-------- 记录信息 --------

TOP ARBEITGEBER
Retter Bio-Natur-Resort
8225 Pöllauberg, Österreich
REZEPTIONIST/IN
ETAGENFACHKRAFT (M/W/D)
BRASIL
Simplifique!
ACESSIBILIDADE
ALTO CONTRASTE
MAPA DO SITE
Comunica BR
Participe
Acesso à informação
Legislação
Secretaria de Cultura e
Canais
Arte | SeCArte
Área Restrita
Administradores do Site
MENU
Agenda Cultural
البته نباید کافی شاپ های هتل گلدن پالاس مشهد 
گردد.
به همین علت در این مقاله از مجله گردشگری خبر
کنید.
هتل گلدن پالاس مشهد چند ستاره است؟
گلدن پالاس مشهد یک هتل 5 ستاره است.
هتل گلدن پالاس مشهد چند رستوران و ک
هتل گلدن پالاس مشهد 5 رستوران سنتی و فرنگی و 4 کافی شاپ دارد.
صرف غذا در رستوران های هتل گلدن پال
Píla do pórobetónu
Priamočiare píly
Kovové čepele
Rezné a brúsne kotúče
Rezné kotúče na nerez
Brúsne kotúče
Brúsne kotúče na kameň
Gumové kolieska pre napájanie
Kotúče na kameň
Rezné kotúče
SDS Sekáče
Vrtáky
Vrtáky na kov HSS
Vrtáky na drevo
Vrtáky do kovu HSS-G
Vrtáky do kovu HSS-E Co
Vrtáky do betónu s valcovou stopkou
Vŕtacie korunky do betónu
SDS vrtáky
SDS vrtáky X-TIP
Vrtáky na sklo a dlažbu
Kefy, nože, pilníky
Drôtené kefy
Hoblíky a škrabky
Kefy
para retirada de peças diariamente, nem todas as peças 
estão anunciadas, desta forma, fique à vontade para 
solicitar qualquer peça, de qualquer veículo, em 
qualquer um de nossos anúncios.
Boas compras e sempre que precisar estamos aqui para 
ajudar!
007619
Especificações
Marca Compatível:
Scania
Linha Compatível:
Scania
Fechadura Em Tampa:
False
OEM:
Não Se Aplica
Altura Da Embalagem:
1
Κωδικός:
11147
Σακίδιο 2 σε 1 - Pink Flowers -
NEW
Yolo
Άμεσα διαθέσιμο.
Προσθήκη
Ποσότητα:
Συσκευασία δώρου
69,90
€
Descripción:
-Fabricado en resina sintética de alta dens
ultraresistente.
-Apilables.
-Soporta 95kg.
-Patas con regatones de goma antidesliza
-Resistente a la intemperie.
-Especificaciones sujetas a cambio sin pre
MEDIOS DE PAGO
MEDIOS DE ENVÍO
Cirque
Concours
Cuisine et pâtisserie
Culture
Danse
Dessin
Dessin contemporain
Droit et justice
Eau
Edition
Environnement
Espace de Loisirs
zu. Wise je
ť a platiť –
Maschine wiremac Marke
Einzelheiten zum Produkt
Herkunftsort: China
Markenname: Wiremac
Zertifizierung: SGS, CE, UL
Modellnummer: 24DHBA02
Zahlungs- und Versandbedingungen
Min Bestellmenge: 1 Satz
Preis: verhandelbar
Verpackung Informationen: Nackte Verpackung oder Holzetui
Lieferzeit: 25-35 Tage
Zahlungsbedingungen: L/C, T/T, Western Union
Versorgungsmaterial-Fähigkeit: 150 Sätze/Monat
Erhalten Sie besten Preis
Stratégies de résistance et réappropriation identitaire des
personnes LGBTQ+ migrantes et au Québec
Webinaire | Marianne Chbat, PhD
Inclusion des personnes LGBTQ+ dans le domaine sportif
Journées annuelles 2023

--------

任务:
收集上面所有含有字符串“مشهد”的行，匹配时区分大小写。

书面解答:
البته نباید کافی شاپ های هتل گلدن پالاس مشهد 
هتل گلدن پالاس مشهد چند ستاره است؟
گلدن پالاس مشهد یک هتل 5 ستاره است.
هتل گلدن پالاس مشهد چند رستوران و ک
هتل گلدن پالاس مشهد 5 رستوران سنتی و فرنگی و 4 کافی شاپ دارد.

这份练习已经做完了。